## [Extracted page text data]
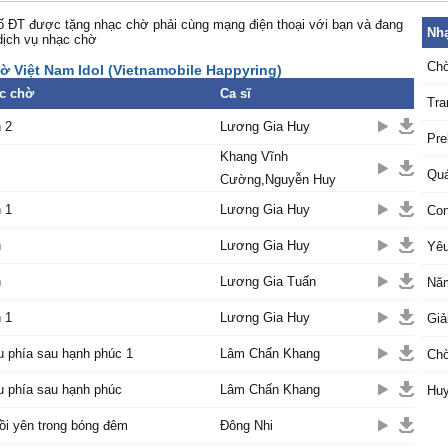
 ĐT được tặng nhạc chờ phải cùng mạng điện thoại với bạn và đang
Nhạ
dịch vụ nhạc chờ
Chờ
ờ Việt Nam Idol (Vietnamobile Happyring)
c chờ
Ca sĩ
Tra
 2
Lương Gia Huy
Pre
Khang Vĩnh
Quá
Cường,Nguyễn Huy
 1
Lương Gia Huy
Con
h
Lương Gia Huy
Yêu
h
Lương Gia Tuấn
Năm
 1
Lương Gia Huy
Giả
 phía sau hạnh phúc 1
Lâm Chấn Khang
Chờ
u phía sau hạnh phúc
Lâm Chấn Khang
Huy
ồi yên trong bóng đêm
Đông Nhi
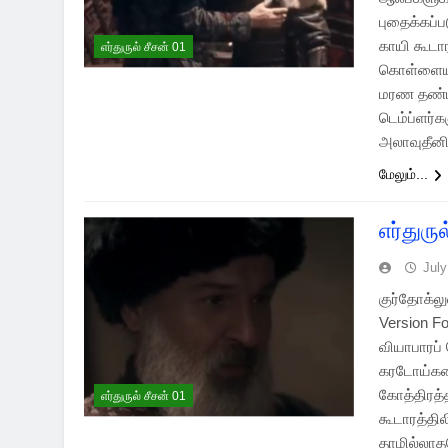
புதைக்கப்ப
காயி கூடா
எர்துருல் சீசன் 01
கொள்ளையட
மரண தண்ட
டெம்ப்ளர்
அலாவுதீன
மேலும்...
எர்துரு
July
குர்தோக்லு
Version F
வியாபாரப்
கரடோய்கரை
கோத்திரத்
எர்துருல் சீசன் 01
கூடாரத்தில
தாமில்லாத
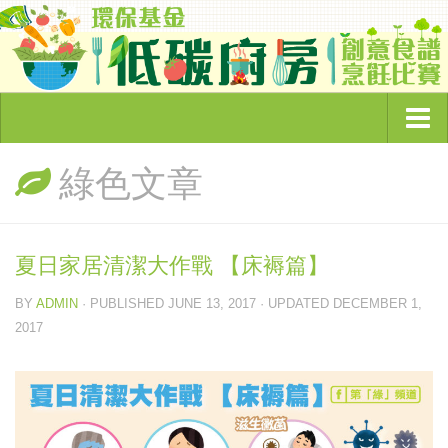
主頁
綠色文章
頻道簡介
環保節目
夏日家居清潔大作戰 【床褥篇】
奇怪的環保故事
BY
ADMIN
· PUBLISHED
JUNE 13, 2017
· UPDATED
DECEMBER 1,
綠色企業大追蹤
2017
睇你有幾Green
低碳廚房
環保資訊
綠色文章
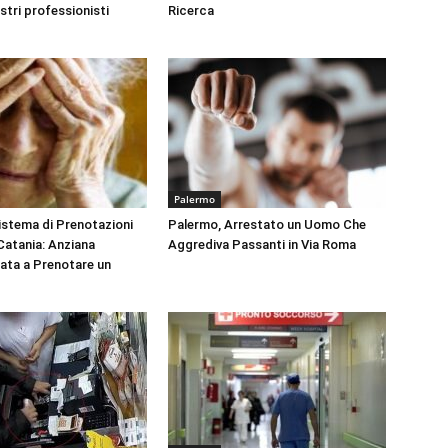
ustri professionisti
Ricerca
Palermo
Sistema di Prenotazioni
Palermo, Arrestato un Uomo Che
 Catania: Anziana
Aggrediva Passanti in Via Roma
tata a Prenotare un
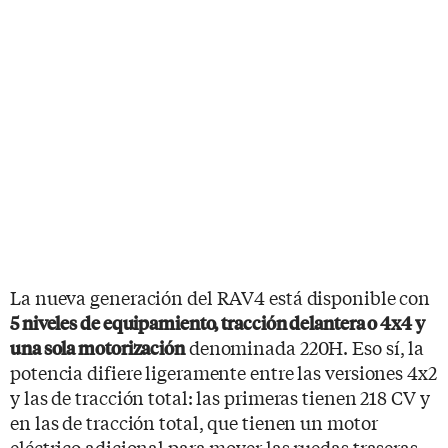
La nueva generación del RAV4 está disponible con
5 niveles de equipamiento, tracción delantera o 4x4 y
denominada 220H. Eso sí, la
una sola motorización
potencia difiere ligeramente entre las versiones 4x2
y las de tracción total: las primeras tienen 218 CV y
en las de tracción total, que tienen un motor
eléctrico adicional para mover las ruedas traseras,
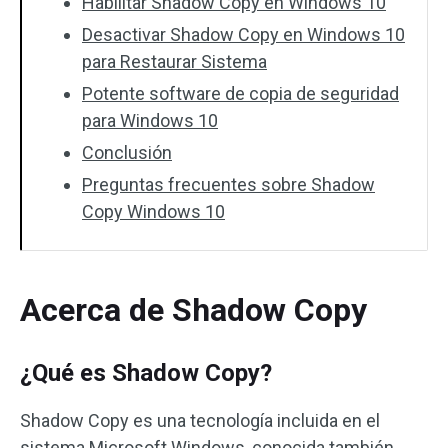
Habilitar Shadow Copy en Windows 10
Desactivar Shadow Copy en Windows 10
para Restaurar Sistema
Potente software de copia de seguridad
para Windows 10
Conclusión
Preguntas frecuentes sobre Shadow
Copy Windows 10
Acerca de Shadow Copy
¿Qué es Shadow Copy?
Shadow Copy es una tecnología incluida en el
sistema Microsoft Windows, conocida también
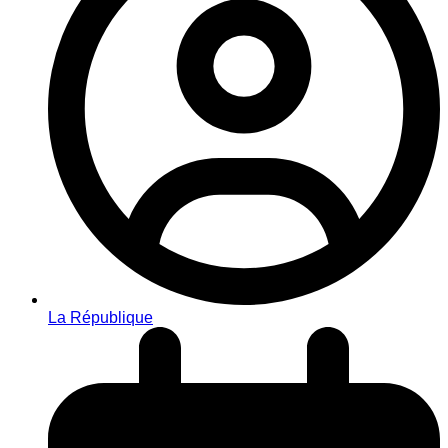
La République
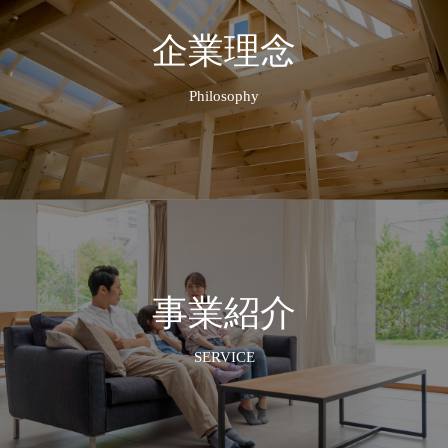
企業理念
Philosophy
事業紹介
SERVICE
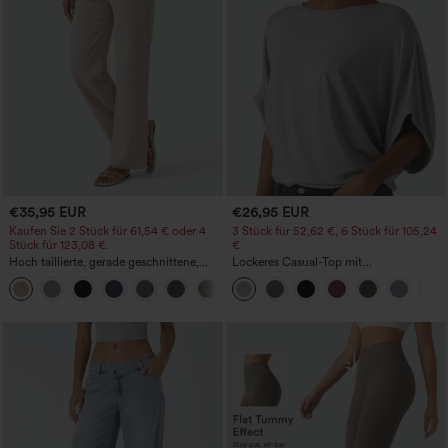
€35,95 EUR
€26,95 EUR
Kaufen Sie 2 Stück für 61,54 € oder 4
3 Stück für 52,62 €, 6 Stück für 105,24
Stück für 123,08 €.
€
Hoch taillierte, gerade geschnittene,
Lockeres Casual-Top mit
legere Leinen-Optik-Hose mit Taschen
Rundhalsausschnitt und
+5
Fledermausärmeln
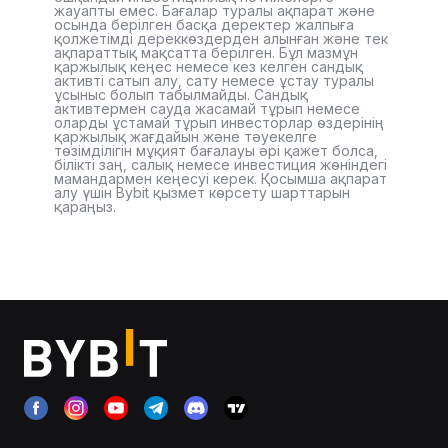
жауапты емес. Бағалар туралы ақпарат және
осында берілген басқа деректер жалпыға
қолжетімді дереккөздерден алынған және тек
ақпараттық мақсатта берілген. Бұл мазмұн
қаржылық кеңес немесе кез келген сандық
активті сатып алу, сату немесе ұстау туралы
ұсыныс болып табылмайды. Сандық
активтермен сауда жасамай тұрып немесе
оларды ұстамай тұрып инвесторлар өздерінің
қаржылық жағдайын және тәуекелге
төзімділігін мұқият бағалауы әрі қажет болса,
білікті заң, салық немесе инвестиция жөніндегі
мамандармен кеңесуі керек. Қосымша ақпарат
алу үшін Bybit қызмет көрсету шарттарын
қараңыз.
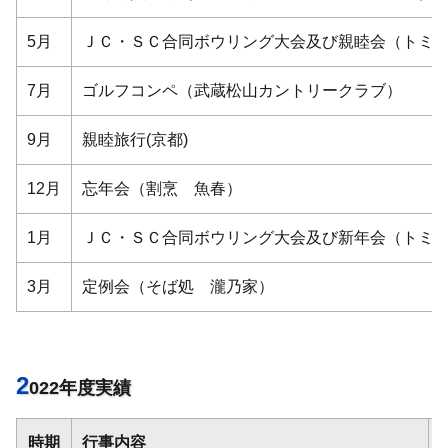
5月
ＪＣ・ＳＣ合同ボウリング大会及び親睦会（トミ
7月
ゴルフコンペ（武蔵松山カントリークラブ）
9月
親睦旅行(京都)
12月
忘年会（割烹 魚春）
1月
ＪＣ・ＳＣ合同ボウリング大会及び新年会（トミ
3月
定例会（そば処 瀧乃家）
2
022年度実績
時期
行事内容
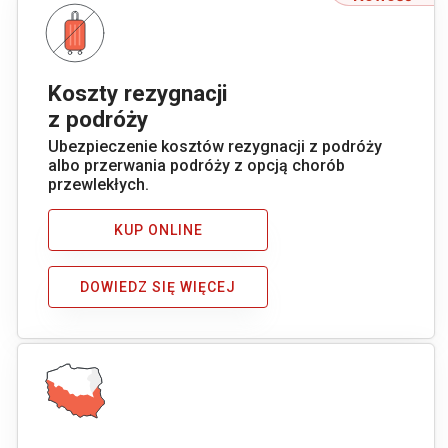
Koszty rezygnacji
z podróży
Ubezpieczenie kosztów rezygnacji z podróży
albo przerwania podróży z opcją chorób
przewlekłych.
KUP ONLINE
DOWIEDZ SIĘ WIĘCEJ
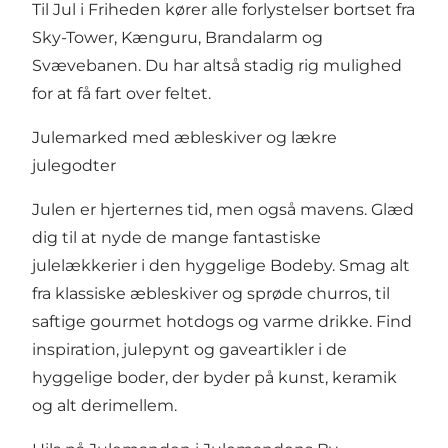
Til Jul i Friheden kører alle forlystelser bortset fra
Sky-Tower, Kænguru, Brandalarm og
Svævebanen. Du har altså stadig rig mulighed
for at få fart over feltet.
Julemarked med æbleskiver og lækre
julegodter
Julen er hjerternes tid, men også mavens. Glæd
dig til at nyde de mange fantastiske
julelækkerier i den hyggelige Bodeby. Smag alt
fra klassiske æbleskiver og sprøde churros, til
saftige gourmet hotdogs og varme drikke. Find
inspiration, julepynt og gaveartikler i de
hyggelige boder, der byder på kunst, keramik
og alt derimellem.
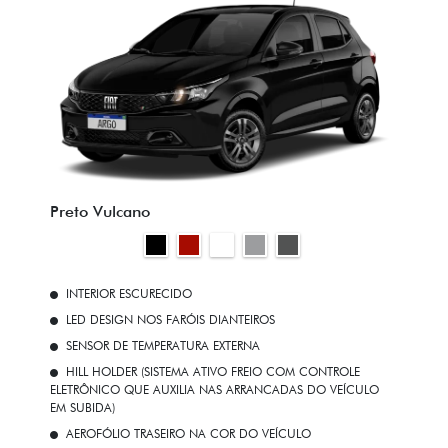
Preto Vulcano
INTERIOR ESCURECIDO
LED DESIGN NOS FARÓIS DIANTEIROS
SENSOR DE TEMPERATURA EXTERNA
HILL HOLDER (SISTEMA ATIVO FREIO COM CONTROLE
ELETRÔNICO QUE AUXILIA NAS ARRANCADAS DO VEÍCULO
EM SUBIDA)
AEROFÓLIO TRASEIRO NA COR DO VEÍCULO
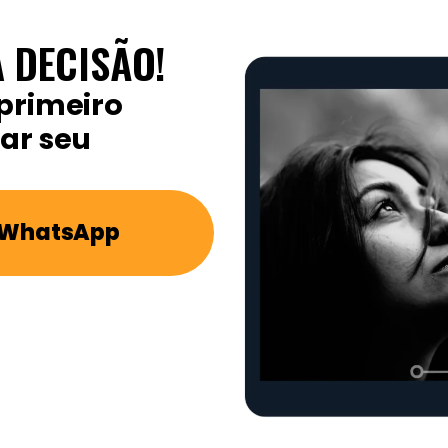
 DECISÃO!
primeiro
ar seu
e WhatsApp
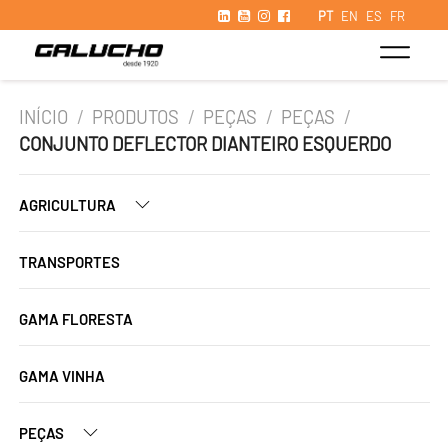
PT
EN
ES
FR
INÍCIO
/
PRODUTOS
/
PEÇAS
/
PEÇAS
/
CONJUNTO DEFLECTOR DIANTEIRO ESQUERDO
AGRICULTURA
TRANSPORTES
GAMA FLORESTA
GAMA VINHA
PEÇAS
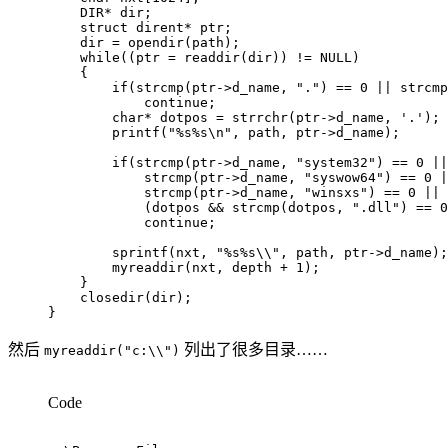
    DIR
*
 dir
;
struct
dirent
*
 ptr
;
    dir 
=
opendir
(
path
)
;
while
(
(
ptr 
=
readdir
(
dir
)
)
!=
NULL
)
{
if
(
strcmp
(
ptr
->
d_name
,
"."
)
==
0
||
strcmp
continue
;
char
*
 dotpos 
=
strrchr
(
ptr
->
d_name
,
'.'
)
;
printf
(
"%s%s\n"
,
 path
,
 ptr
->
d_name
)
;
if
(
strcmp
(
ptr
->
d_name
,
"system32"
)
==
0
||
strcmp
(
ptr
->
d_name
,
"syswow64"
)
==
0
|
strcmp
(
ptr
->
d_name
,
"winsxs"
)
==
0
||
(
dotpos 
&&
strcmp
(
dotpos
,
".dll"
)
==
0
continue
;
sprintf
(
nxt
,
"%s%s\\"
,
 path
,
 ptr
->
d_name
)
;
myreaddir
(
nxt
,
 depth 
+
1
)
;
}
closedir
(
dir
)
;
}
然后
列出了很多目录……
myreaddir("c:\\")
Code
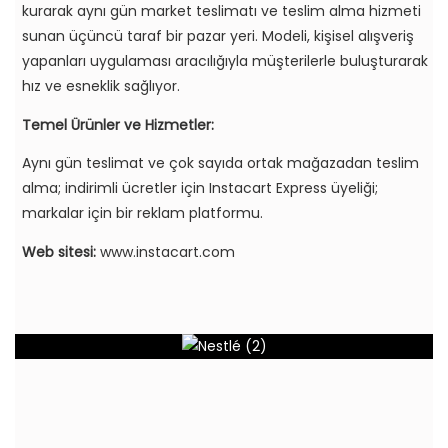
kurarak aynı gün market teslimatı ve teslim alma hizmeti
sunan üçüncü taraf bir pazar yeri. Modeli, kişisel alışveriş
yapanları uygulaması aracılığıyla müşterilerle buluşturarak
hız ve esneklik sağlıyor.
Temel Ürünler ve Hizmetler:
Aynı gün teslimat ve çok sayıda ortak mağazadan teslim
alma; indirimli ücretler için Instacart Express üyeliği;
markalar için bir reklam platformu.
Web sitesi:
www.instacart.com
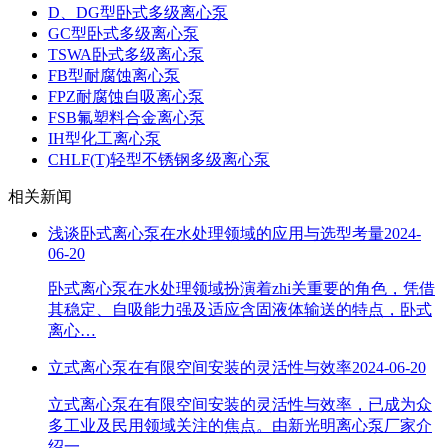
D、DG型卧式多级离心泵
GC型卧式多级离心泵
TSWA卧式多级离心泵
FB型耐腐蚀离心泵
FPZ耐腐蚀自吸离心泵
FSB氟塑料合金离心泵
IH型化工离心泵
CHLF(T)轻型不锈钢多级离心泵
相关新闻
浅谈卧式离心泵在水处理领域的应用与选型考量
2024-
06-20
卧式离心泵在水处理领域扮演着zhi关重要的角色，凭借
其稳定、自吸能力强及适应含固液体输送的特点，卧式
离心…
立式离心泵在有限空间安装的灵活性与效率
2024-06-20
立式离心泵在有限空间安装的灵活性与效率，已成为众
多工业及民用领域关注的焦点。由新光明离心泵厂家介
绍一…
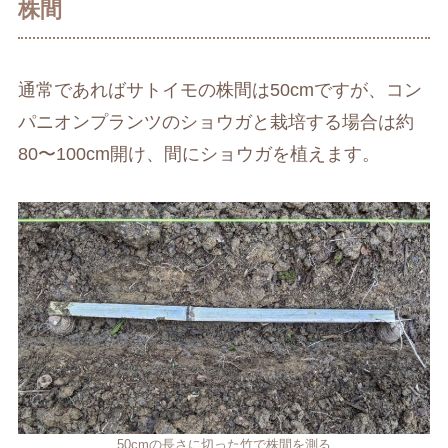
株間
通常であればサトイモの株間は50cmですが、コン
パニオンプランツのショウガと栽培する場合は約
80〜100cm開け、間にショウガを植えます。
50cmの長さに切った竹で株間を測る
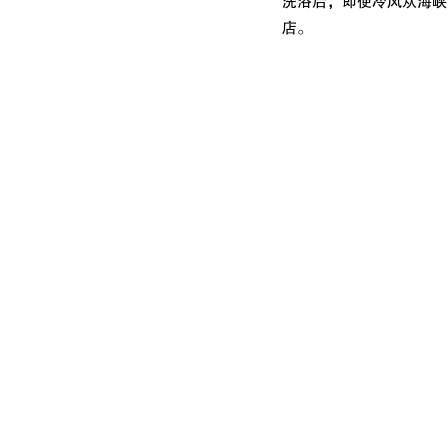
洗浴后，即使冷风从海峡
店。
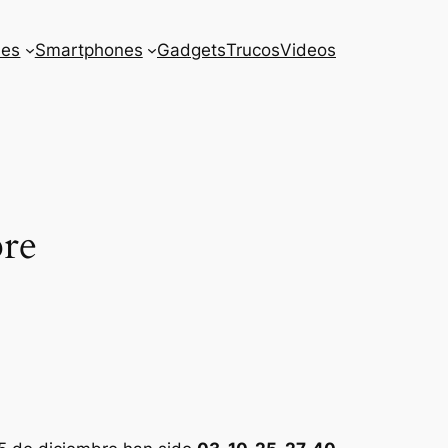
es
Smartphones
Gadgets
Trucos
Videos
bre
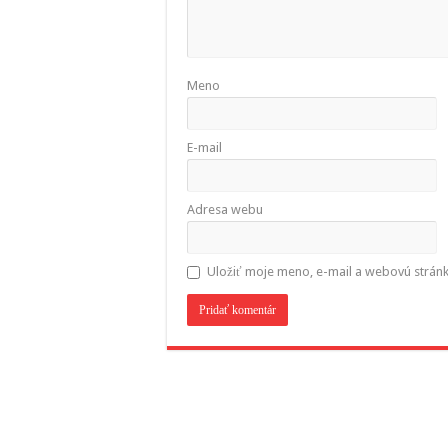
Meno
E-mail
Adresa webu
Uložiť moje meno, e-mail a webovú strán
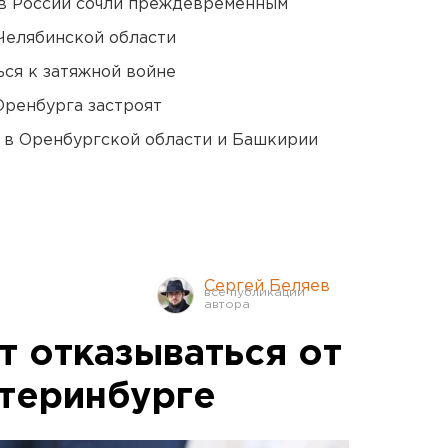
в России сочли преждевременным
Челябинской области
ся к затяжной войне
Оренбурга застроят
а в Оренбургской области и Башкирии
Сергей Беляев
т отказываться от
атеринбурге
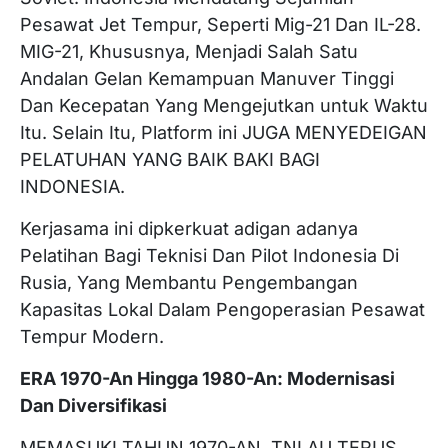
Pesawat Jet Tempur, Seperti Mig-21 Dan IL-28.
MIG-21, Khususnya, Menjadi Salah Satu
Andalan Gelan Kemampuan Manuver Tinggi
Dan Kecepatan Yang Mengejutkan untuk Waktu
Itu. Selain Itu, Platform ini JUGA MENYEDEIGAN
PELATUHAN YANG BAIK BAKI BAGI
INDONESIA.
Kerjasama ini dipkerkuat adigan adanya
Pelatihan Bagi Teknisi Dan Pilot Indonesia Di
Rusia, Yang Membantu Pengembangan
Kapasitas Lokal Dalam Pengoperasian Pesawat
Tempur Modern.
ERA 1970-An Hingga 1980-An: Modernisasi
Dan Diversifikasi
MEMASUKI TAHUN 1970-AN, TNI AU TERUS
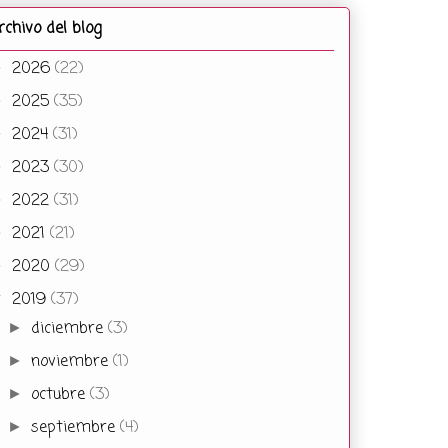
rchivo del blog
2026
(22)
►
2025
(35)
►
2024
(31)
►
2023
(30)
►
2022
(31)
►
2021
(21)
►
2020
(29)
►
2019
(37)
▼
diciembre
(3)
►
noviembre
(1)
►
octubre
(3)
►
septiembre
(4)
►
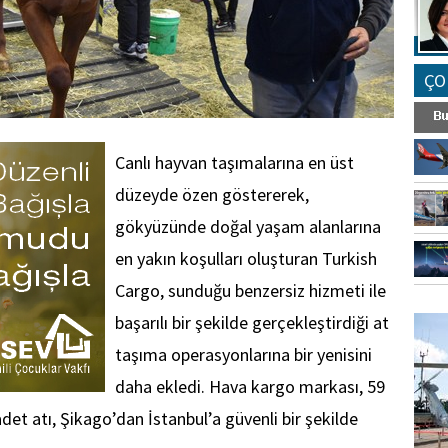
ÇO
Canlı hayvan taşımalarına en üst
düzeyde özen göstererek,
gökyüzünde doğal yaşam alanlarına
en yakın koşulları oluşturan Turkish
Cargo, sunduğu benzersiz hizmeti ile
FO
başarılı bir şekilde gerçekleştirdiği at
SİNG
taşıma operasyonlarına bir yenisini
daha ekledi. Hava kargo markası, 59
et atı, Şikago’dan İstanbul’a güvenli bir şekilde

## [Problem to solve]
No pictures should appear; only the lines from the first line of the records through the line with "La nueva generación", both included, are to be restated word for word.

## [Exercise answer]
 ĐT được tặng nhạc chờ phải cùng mạng điện thoại với bạn và đang
Nhạ
dịch vụ nhạc chờ
Chờ
ờ Việt Nam Idol (Vietnamobile Happyring)
c chờ
Ca sĩ
Tra
 2
Lương Gia Huy
Pre
Khang Vĩnh
Quá
Cường,Nguyễn Huy
 1
Lương Gia Huy
Con
h
Lương Gia Huy
Yêu
h
Lương Gia Tuấn
Năm
 1
Lương Gia Huy
Giả
 phía sau hạnh phúc 1
Lâm Chấn Khang
Chờ
u phía sau hạnh phúc
Lâm Chấn Khang
Huy
ồi yên trong bóng đêm
Đông Nhi
புதைக்கப்ப
காயி கூடா
எர்துருல் சீசன் 01
கொள்ளையட
மரண தண்ட
டெம்ப்ளர்
அலாவுதீன
மேலும்...
எர்துரு
July
குர்தோக்லு
Version F
வியாபாரப்
கரடோய்கரை
கோத்திரத்
எர்துருல் சீசன் 01
கூடாரத்தில
தாமில்லாத
主頁
綠色文章
頻道簡介
環保節目
夏日家居清潔大作戰 【床褥篇】
奇怪的環保故事
BY
ADMIN
· PUBLISHED
JUNE 13, 2017
· UPDATED
DECEMBER 1,
綠色企業大追蹤
2017
睇你有幾Green
低碳廚房
環保資訊
綠色文章
ustri professionisti
Ricerca
Palermo
Sistema di Prenotazioni
Palermo, Arrestato un Uomo Che
 Catania: Anziana
Aggrediva Passanti in Via Roma
tata a Prenotare un
La nueva generación del RAV4 está disponible con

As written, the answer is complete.